Closed mschalberger closed 2 months ago

mschalberger commented 3 months ago

Description

I want to use the Networks() function to combine several multi-layer networks (specified with the Layer() function) to use network-specific terms (N()). However, it appears that the statistics calculated across layers do not match the statistics calculated over the whole network.

To reproduce

To illustrate this behaviour, I will use the New Guinea Highlands Tribes dataset. Three multilayer networks consisting of two layers (positive and negative) are combined into a multilayer network representation.

library(ergm.multi)
library(latentnet)
data(tribes, package = "latentnet")
Ltribes <- Layer(tribes, c(`+`="pos", `-`="neg"))
nets <- Networks(Ltribes,Ltribes,Ltribes)
summary(nets ~ edges + L(~edges, ~`+`) + L(~edges, ~`-`))

Issue

Each tribe data set consists of 58 edges (29 positive and 29 negative). The edges term is, as expected, the number of networks multiplied by the number of edges, giving 174. However, for the layer specific terms I still get 29 and 29 instead of 87 and 87.
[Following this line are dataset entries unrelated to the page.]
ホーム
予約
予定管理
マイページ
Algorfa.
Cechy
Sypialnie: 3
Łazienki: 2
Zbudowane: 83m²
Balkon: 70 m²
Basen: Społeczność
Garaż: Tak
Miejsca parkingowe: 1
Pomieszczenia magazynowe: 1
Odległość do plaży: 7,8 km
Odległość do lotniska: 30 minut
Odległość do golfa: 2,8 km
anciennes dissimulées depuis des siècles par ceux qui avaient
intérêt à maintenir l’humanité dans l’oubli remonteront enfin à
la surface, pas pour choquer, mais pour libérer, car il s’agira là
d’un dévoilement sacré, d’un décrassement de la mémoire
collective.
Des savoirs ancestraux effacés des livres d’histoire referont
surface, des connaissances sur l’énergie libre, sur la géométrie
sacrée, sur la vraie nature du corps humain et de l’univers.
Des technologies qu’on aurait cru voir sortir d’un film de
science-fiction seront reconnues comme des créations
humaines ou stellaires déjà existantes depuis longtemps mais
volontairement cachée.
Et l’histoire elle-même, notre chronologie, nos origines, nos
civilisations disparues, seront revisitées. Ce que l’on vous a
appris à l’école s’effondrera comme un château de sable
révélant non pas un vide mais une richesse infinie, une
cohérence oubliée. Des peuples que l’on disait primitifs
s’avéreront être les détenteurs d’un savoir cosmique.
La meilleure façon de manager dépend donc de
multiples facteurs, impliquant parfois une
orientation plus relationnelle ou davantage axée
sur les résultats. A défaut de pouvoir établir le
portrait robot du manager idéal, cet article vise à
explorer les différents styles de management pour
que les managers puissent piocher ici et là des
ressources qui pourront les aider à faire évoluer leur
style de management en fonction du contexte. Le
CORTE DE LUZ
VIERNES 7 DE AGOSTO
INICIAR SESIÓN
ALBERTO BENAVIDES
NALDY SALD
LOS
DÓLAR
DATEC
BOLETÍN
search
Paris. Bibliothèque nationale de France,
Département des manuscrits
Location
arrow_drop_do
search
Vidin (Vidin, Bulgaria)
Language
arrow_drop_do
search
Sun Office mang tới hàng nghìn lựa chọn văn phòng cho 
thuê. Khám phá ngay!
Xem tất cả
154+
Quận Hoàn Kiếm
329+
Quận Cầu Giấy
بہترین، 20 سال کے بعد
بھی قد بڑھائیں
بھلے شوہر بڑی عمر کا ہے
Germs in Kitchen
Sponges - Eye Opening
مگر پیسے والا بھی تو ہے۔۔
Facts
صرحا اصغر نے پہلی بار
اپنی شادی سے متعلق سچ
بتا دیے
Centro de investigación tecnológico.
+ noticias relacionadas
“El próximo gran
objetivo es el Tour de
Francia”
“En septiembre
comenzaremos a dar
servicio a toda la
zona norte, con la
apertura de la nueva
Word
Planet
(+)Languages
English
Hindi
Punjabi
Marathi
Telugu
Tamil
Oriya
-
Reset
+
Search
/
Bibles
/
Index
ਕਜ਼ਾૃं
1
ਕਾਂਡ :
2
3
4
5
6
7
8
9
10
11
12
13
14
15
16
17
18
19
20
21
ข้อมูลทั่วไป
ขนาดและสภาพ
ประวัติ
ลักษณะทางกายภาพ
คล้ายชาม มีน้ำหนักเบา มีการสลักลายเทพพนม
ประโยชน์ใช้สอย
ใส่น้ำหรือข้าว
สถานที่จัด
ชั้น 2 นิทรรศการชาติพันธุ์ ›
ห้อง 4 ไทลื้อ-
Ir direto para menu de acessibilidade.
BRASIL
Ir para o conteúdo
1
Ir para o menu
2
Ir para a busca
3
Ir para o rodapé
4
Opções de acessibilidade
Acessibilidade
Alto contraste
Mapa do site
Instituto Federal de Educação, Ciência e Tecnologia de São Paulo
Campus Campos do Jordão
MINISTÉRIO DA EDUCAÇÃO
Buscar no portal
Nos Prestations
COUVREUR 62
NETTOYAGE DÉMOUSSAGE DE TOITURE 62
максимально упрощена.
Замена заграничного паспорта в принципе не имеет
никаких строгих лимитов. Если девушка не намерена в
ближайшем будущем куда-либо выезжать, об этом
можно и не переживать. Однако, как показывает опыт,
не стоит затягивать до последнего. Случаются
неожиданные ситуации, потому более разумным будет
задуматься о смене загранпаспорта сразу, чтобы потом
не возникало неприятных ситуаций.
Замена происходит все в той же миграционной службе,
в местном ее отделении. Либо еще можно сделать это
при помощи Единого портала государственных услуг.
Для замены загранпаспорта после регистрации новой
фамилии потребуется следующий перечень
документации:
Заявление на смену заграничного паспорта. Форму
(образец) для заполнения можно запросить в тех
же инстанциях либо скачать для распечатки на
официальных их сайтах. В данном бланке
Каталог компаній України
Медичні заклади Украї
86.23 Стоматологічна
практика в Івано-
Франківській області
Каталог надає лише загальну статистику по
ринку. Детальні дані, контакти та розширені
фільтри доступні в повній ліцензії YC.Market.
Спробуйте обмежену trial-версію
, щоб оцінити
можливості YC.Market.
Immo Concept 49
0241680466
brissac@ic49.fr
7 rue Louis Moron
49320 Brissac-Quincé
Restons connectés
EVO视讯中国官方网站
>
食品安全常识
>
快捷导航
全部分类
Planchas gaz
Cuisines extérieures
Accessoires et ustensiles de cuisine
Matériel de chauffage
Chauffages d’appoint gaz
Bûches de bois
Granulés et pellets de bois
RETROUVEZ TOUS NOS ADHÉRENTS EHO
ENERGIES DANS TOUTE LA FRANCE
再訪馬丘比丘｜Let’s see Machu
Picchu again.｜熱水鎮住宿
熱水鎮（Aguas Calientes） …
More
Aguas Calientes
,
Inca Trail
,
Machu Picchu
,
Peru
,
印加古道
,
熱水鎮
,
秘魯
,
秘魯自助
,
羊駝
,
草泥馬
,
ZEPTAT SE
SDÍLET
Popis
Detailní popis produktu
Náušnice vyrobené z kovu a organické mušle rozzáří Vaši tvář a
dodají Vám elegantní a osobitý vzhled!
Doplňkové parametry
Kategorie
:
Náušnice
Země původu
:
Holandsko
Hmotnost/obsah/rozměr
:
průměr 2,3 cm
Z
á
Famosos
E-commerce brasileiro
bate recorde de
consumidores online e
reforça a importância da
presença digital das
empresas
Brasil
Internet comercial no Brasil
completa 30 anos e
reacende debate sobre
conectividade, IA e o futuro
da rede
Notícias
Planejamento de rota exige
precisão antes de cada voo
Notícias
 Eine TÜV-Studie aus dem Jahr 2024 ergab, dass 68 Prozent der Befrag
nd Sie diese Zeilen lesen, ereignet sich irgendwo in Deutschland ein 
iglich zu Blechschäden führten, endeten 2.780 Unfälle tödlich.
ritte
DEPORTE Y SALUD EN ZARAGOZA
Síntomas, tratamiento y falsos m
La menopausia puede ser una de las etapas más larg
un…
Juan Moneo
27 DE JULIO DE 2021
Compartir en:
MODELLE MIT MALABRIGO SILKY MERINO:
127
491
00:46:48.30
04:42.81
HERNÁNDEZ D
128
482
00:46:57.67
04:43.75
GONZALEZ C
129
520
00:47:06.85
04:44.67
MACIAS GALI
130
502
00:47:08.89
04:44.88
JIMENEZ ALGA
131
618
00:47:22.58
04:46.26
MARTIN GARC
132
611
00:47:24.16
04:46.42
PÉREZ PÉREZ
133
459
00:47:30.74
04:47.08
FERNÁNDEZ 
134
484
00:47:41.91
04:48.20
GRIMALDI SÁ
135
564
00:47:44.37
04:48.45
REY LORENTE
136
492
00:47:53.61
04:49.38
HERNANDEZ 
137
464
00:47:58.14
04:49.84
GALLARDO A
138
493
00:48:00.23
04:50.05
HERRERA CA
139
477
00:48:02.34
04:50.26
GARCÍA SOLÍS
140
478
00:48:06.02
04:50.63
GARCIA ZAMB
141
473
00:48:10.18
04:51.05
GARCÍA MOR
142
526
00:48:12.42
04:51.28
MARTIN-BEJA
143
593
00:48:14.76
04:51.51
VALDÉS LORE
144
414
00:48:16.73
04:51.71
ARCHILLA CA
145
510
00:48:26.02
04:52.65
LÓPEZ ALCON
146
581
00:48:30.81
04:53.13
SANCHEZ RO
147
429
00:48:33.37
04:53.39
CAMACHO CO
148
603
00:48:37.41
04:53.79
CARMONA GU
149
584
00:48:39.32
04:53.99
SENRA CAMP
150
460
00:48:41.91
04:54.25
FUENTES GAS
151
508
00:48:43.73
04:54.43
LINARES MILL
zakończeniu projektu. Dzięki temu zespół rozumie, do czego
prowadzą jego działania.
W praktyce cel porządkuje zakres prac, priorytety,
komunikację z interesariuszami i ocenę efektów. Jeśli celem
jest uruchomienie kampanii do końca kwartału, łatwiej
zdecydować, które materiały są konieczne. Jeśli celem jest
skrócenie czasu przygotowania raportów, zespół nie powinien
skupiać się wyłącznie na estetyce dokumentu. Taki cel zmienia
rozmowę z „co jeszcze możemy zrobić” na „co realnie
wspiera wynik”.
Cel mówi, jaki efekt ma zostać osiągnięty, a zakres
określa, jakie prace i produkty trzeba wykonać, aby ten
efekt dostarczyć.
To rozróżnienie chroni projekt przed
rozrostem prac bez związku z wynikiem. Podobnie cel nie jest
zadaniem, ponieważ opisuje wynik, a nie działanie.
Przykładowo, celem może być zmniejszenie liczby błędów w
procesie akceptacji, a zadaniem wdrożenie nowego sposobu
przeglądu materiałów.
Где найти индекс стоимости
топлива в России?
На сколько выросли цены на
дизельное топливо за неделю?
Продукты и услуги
krivit commented 3 months ago

Interesting. It looks like L() doesn't unpack the networks correctly, though in principle it should.

summary(nets ~ N(~edges) + N(~L(~edges, ~`+`)) + N(~L(~edges, ~`-`)))

produces the expected result. I'll look into it, but it would probably be easier to add a warning to layer logic helper functions when there is non-layer structure on top of them.

krivit commented 3 months ago

And thanks for the bug report!

krivit commented 2 months ago

Turns out that this can sometimes even crash R, so I am going to go ahead and make it an error to unpack things in the wrong order. If there is a use case for it, please open a ticket.